Some technologies (PacBio, LoopSeq) return single reads. Or you may choose to merge first and trim second to eliminate overhangs. In any case, you can trim with a script similar to the following.

#! /bin/bash

# Trim forward and reverse primers from single reads.
# Input uncompressed files, output uncompressed files.

# The forward primer is 515f
fwd=GTGCCAGCMGCCGCGGTAA
# The reverse primer is 806rb
rev=GCACTACNVGGGTWTCTAAT
# The reverse complements of the reverse primer is:
rev_rc=ATTAGAWACCCBNGTAGTGC

cd ~/temp_seqs/ # Move into experiment level directory.

rm cutadapt_log.txt # Remove previous log file.
rm -rf trimmed # Remove previous results
mkdir trimmed  # Make directory for the trimmed reads.

cd merged/ # Move into directory containing merged reads with primers present.

# Trim using cutadapt.
for f in $(ls *_merged.fastq)
do
	cutadapt -a $fwd...$rev_rc \
	--discard-untrimmed \
	-e 0.11 -O 15 --max-n 0 \
	-l 255 -m 250 \
	-o ../trimmed/${f/_merged.fastq/_trimmed.fastq} \
	$f >> ../cutadapt_log.txt
done

 

References

Apprill A, McNally S, Parsons R, Weber L. 2015. Minor revision to V4 region SSU rRNA 806R gene primer greatly increases detection of SAR11 bacterioplankton. Aquat Microb Ecol 75:129-137.

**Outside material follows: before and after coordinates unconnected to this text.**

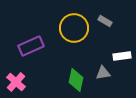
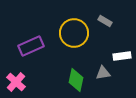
yellow circle: moved 5 px down
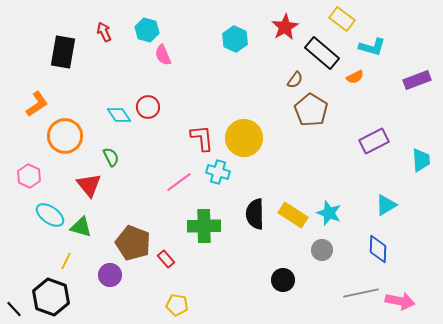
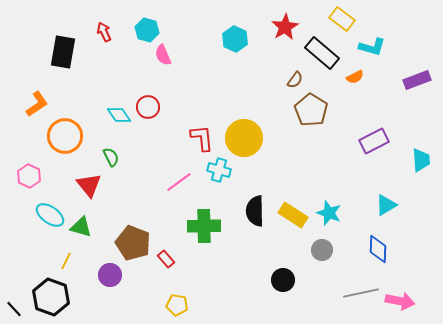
cyan cross at (218, 172): moved 1 px right, 2 px up
black semicircle at (255, 214): moved 3 px up
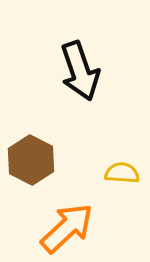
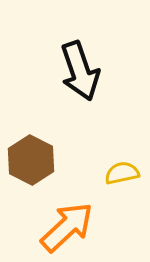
yellow semicircle: rotated 16 degrees counterclockwise
orange arrow: moved 1 px up
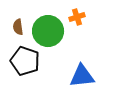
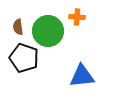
orange cross: rotated 21 degrees clockwise
black pentagon: moved 1 px left, 3 px up
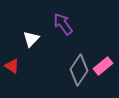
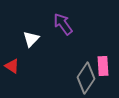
pink rectangle: rotated 54 degrees counterclockwise
gray diamond: moved 7 px right, 8 px down
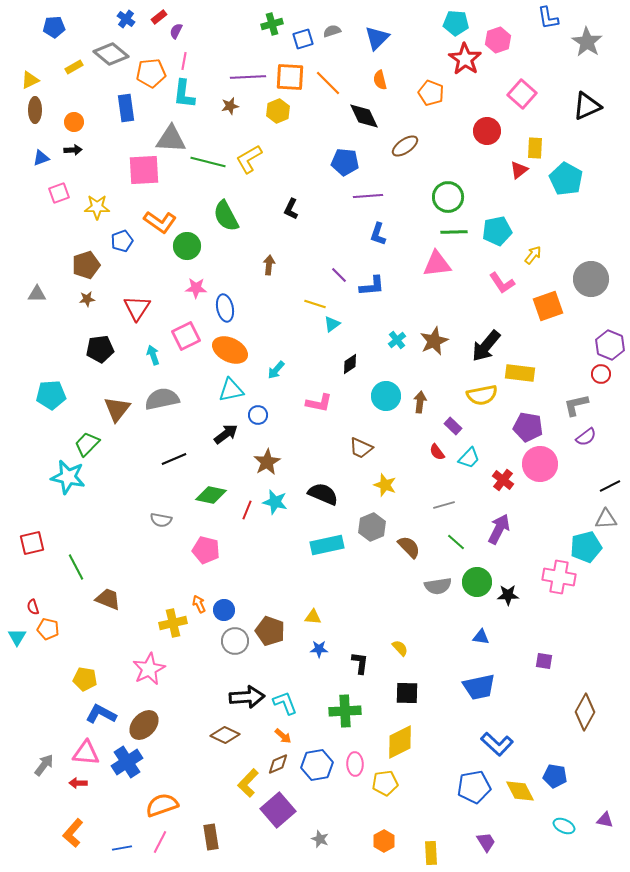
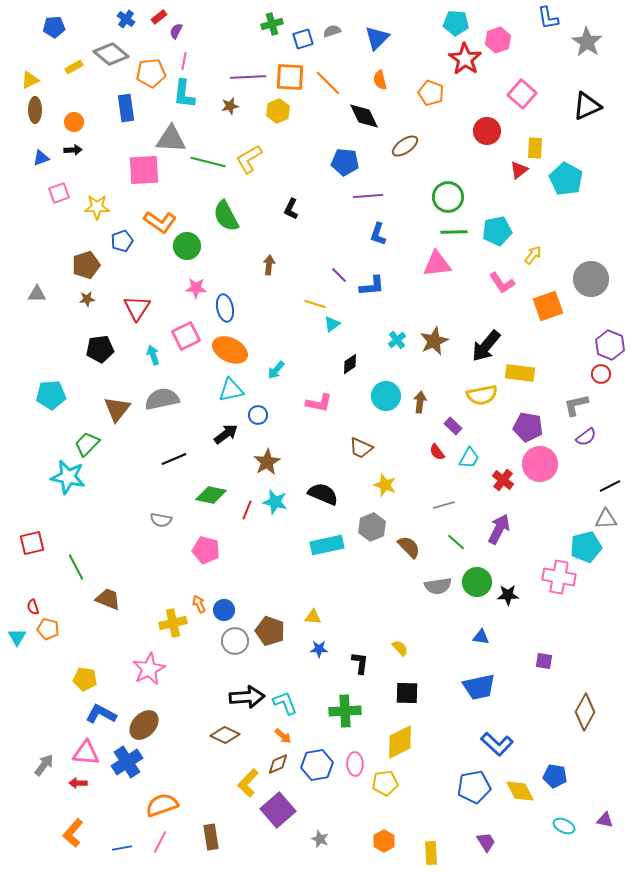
cyan trapezoid at (469, 458): rotated 15 degrees counterclockwise
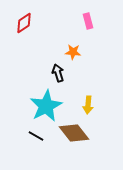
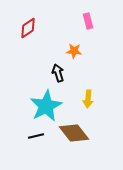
red diamond: moved 4 px right, 5 px down
orange star: moved 1 px right, 1 px up
yellow arrow: moved 6 px up
black line: rotated 42 degrees counterclockwise
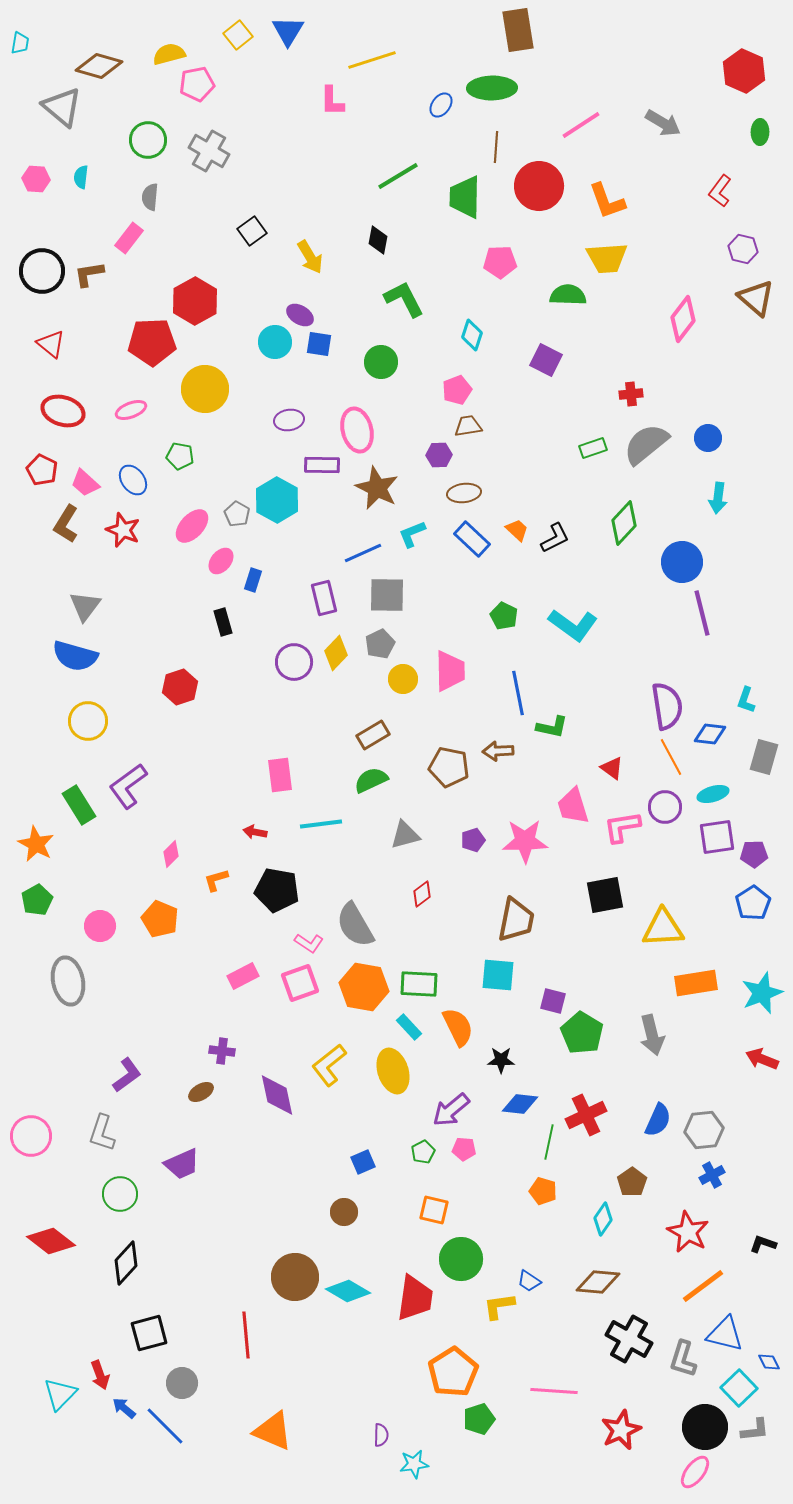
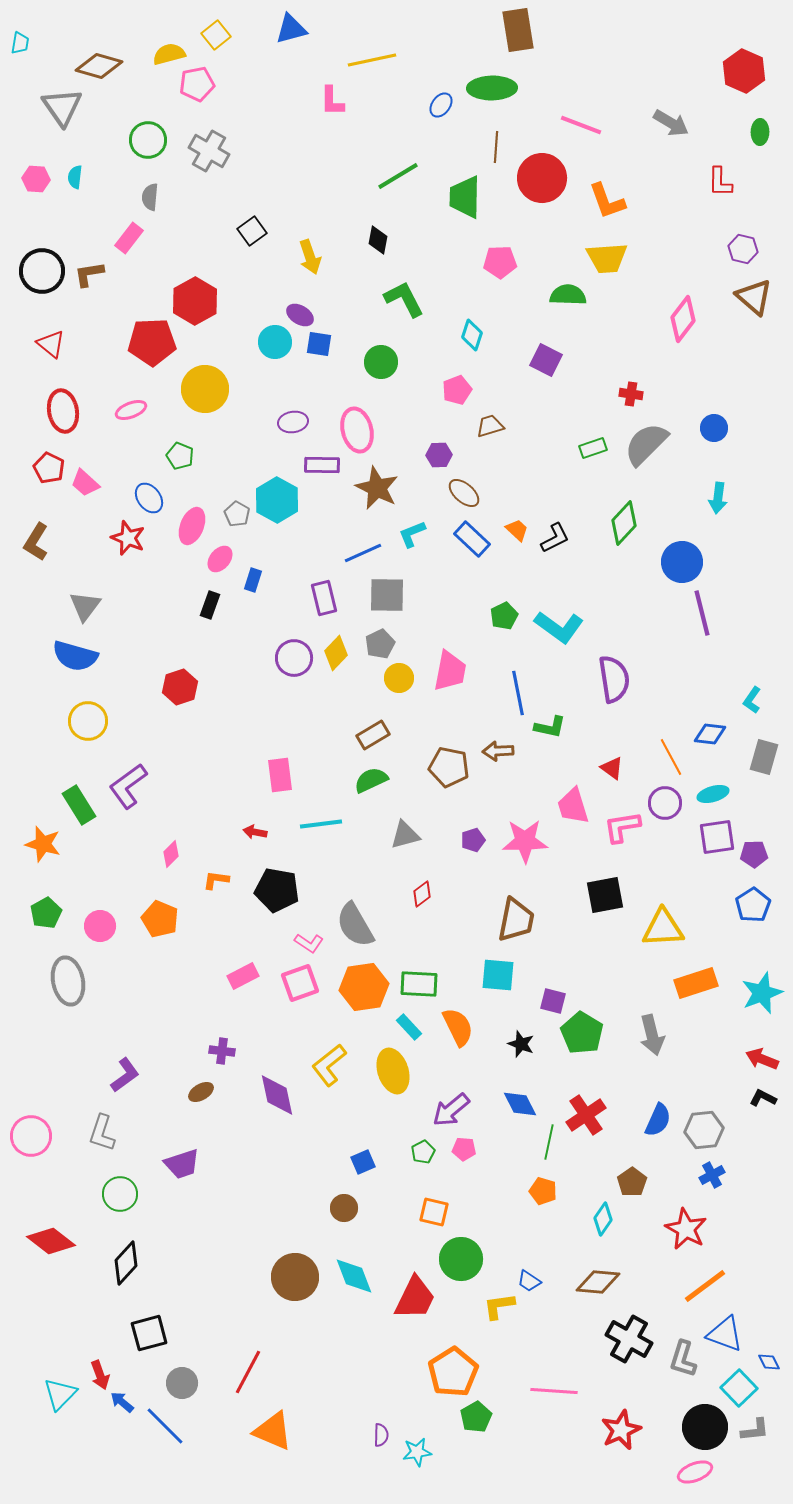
blue triangle at (288, 31): moved 3 px right, 2 px up; rotated 44 degrees clockwise
yellow square at (238, 35): moved 22 px left
yellow line at (372, 60): rotated 6 degrees clockwise
gray triangle at (62, 107): rotated 15 degrees clockwise
gray arrow at (663, 123): moved 8 px right
pink line at (581, 125): rotated 54 degrees clockwise
cyan semicircle at (81, 177): moved 6 px left
red circle at (539, 186): moved 3 px right, 8 px up
red L-shape at (720, 191): moved 9 px up; rotated 36 degrees counterclockwise
yellow arrow at (310, 257): rotated 12 degrees clockwise
brown triangle at (756, 298): moved 2 px left, 1 px up
red cross at (631, 394): rotated 15 degrees clockwise
red ellipse at (63, 411): rotated 63 degrees clockwise
purple ellipse at (289, 420): moved 4 px right, 2 px down
brown trapezoid at (468, 426): moved 22 px right; rotated 8 degrees counterclockwise
blue circle at (708, 438): moved 6 px right, 10 px up
gray semicircle at (646, 444): rotated 6 degrees counterclockwise
green pentagon at (180, 456): rotated 12 degrees clockwise
red pentagon at (42, 470): moved 7 px right, 2 px up
blue ellipse at (133, 480): moved 16 px right, 18 px down
brown ellipse at (464, 493): rotated 48 degrees clockwise
brown L-shape at (66, 524): moved 30 px left, 18 px down
pink ellipse at (192, 526): rotated 21 degrees counterclockwise
red star at (123, 530): moved 5 px right, 8 px down
pink ellipse at (221, 561): moved 1 px left, 2 px up
green pentagon at (504, 616): rotated 20 degrees clockwise
black rectangle at (223, 622): moved 13 px left, 17 px up; rotated 36 degrees clockwise
cyan L-shape at (573, 625): moved 14 px left, 2 px down
purple circle at (294, 662): moved 4 px up
pink trapezoid at (450, 671): rotated 12 degrees clockwise
yellow circle at (403, 679): moved 4 px left, 1 px up
cyan L-shape at (746, 700): moved 6 px right; rotated 16 degrees clockwise
purple semicircle at (667, 706): moved 53 px left, 27 px up
green L-shape at (552, 727): moved 2 px left
purple circle at (665, 807): moved 4 px up
orange star at (36, 844): moved 7 px right; rotated 12 degrees counterclockwise
orange L-shape at (216, 880): rotated 24 degrees clockwise
green pentagon at (37, 900): moved 9 px right, 13 px down
blue pentagon at (753, 903): moved 2 px down
orange rectangle at (696, 983): rotated 9 degrees counterclockwise
orange hexagon at (364, 987): rotated 18 degrees counterclockwise
black star at (501, 1060): moved 20 px right, 16 px up; rotated 20 degrees clockwise
purple L-shape at (127, 1075): moved 2 px left
blue diamond at (520, 1104): rotated 57 degrees clockwise
red cross at (586, 1115): rotated 9 degrees counterclockwise
purple trapezoid at (182, 1164): rotated 6 degrees clockwise
orange square at (434, 1210): moved 2 px down
brown circle at (344, 1212): moved 4 px up
red star at (688, 1232): moved 2 px left, 3 px up
black L-shape at (763, 1244): moved 146 px up; rotated 8 degrees clockwise
orange line at (703, 1286): moved 2 px right
cyan diamond at (348, 1291): moved 6 px right, 15 px up; rotated 39 degrees clockwise
red trapezoid at (415, 1298): rotated 18 degrees clockwise
blue triangle at (725, 1334): rotated 6 degrees clockwise
red line at (246, 1335): moved 2 px right, 37 px down; rotated 33 degrees clockwise
blue arrow at (124, 1408): moved 2 px left, 6 px up
green pentagon at (479, 1419): moved 3 px left, 2 px up; rotated 12 degrees counterclockwise
cyan star at (414, 1464): moved 3 px right, 12 px up
pink ellipse at (695, 1472): rotated 32 degrees clockwise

Bokulich NA, Mills DA. 2013. Improved Selection of Internal Transcribed Spacer-Specific Primers Enables Quantitative, Ultra-High-Throughput Profiling of Fungal Communities. Appl Environ Microbiol 79:2519-2526.

Li B-B, Roley SS, Duncan DS, Guo J, Quensen JF, Yu H-Q, Tiedje JM. 2021. Long-term excess nitrogen fertilizer increases sensitivity of soil microbial community to seasonal change revealed by ecological network and metagenome analyses. Soil Biol Biochem 160:108349.